Samples in NMR tubes were subsequently subjected to NMR spectroscopy. The 1H NMR spectra were recorded at 600 MHz on a Bruker AVANCE spectrometer (Bruker BioSpin GmbH, Germany) running Topspin 2.0 software. The metabolites were then quantified using the software Chenomx® NMR Suite 7.0™.

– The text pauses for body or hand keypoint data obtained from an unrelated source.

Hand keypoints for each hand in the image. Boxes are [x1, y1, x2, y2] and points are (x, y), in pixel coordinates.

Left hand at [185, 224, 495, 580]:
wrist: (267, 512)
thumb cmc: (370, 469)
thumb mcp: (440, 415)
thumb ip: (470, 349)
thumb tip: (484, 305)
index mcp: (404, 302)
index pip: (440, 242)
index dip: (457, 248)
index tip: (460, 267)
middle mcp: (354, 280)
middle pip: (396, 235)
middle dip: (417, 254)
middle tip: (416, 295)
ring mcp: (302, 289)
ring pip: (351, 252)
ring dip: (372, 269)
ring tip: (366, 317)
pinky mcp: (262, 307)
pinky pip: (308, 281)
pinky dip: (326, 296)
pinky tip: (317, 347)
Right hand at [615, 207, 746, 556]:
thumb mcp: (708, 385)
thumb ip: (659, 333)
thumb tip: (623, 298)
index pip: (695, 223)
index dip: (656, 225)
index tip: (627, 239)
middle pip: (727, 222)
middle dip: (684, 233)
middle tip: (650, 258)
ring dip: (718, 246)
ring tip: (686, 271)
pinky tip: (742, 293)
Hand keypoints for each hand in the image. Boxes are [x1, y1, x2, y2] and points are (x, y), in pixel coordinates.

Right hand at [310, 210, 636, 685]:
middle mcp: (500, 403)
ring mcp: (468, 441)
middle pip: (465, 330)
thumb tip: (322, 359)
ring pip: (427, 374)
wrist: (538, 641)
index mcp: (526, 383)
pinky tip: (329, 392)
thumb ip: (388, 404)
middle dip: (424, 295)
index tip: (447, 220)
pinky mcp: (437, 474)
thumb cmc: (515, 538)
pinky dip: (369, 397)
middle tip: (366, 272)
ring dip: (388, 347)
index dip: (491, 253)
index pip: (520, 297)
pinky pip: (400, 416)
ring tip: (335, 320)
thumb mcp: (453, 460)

All statistical analysis and sample size are shown in each figure/table and in the corresponding figure/table legends. Only samples from viable fetuses were analysed. No statistical analysis was used to pre-determine sample size and samples were assigned code numbers and, were possible, analysis was performed in a blinded fashion. Statistical calculations were performed using the GraphPad Prism software (GraphPad v9, San Diego, CA), SAS/STAT 9.0 (Statistical System Institute Inc. Cary, NC, USA) and RStudio Version 1.4.1106 (RStudio Boston, MA) with R Version 4.0.3 (Vienna, Austria). Data reported as mean ± SEM. Morphometric parameters of mother, litter size and western blot data were analysed by one-way ANOVA followed by the Tukey post hoc test. Feto-placental weights, placental stereological measurements and placental Lz gene expression levels were analysed with a general linear mixed model, taking into account viable litter size as a covariate and taking each fetus as a repeated measure of the mother. In this statistical analysis, fetuses and placentas per litter are nested within litters. Identification of outliers was performed with ROUT Method. For metabolomics, differences between individual metabolites between the three groups were tested with a Kruskal–Wallis test using the Kruskal test function with correction for multiple comparisons applied using the Benjamini & Hochberg false discovery rate method using the p.adjust function. Pairwise comparisons between the three groups were carried out with a Dunn's test on individual metabolites significantly different after correction for multiple comparisons using the dunnTest function in the FSA package. The level of significance for all statistical tests used in this study was set at P < 0.05. All figures in the manuscript show individual values (raw data). However, P values and mean ± SEM within the graphs analysed by the general linear mixed model were corrected for repeated measures. Graphs containing the individual dots and graphs with corrected mean ± SEM were generated with Graphpad and merged with Adobe Illustrator.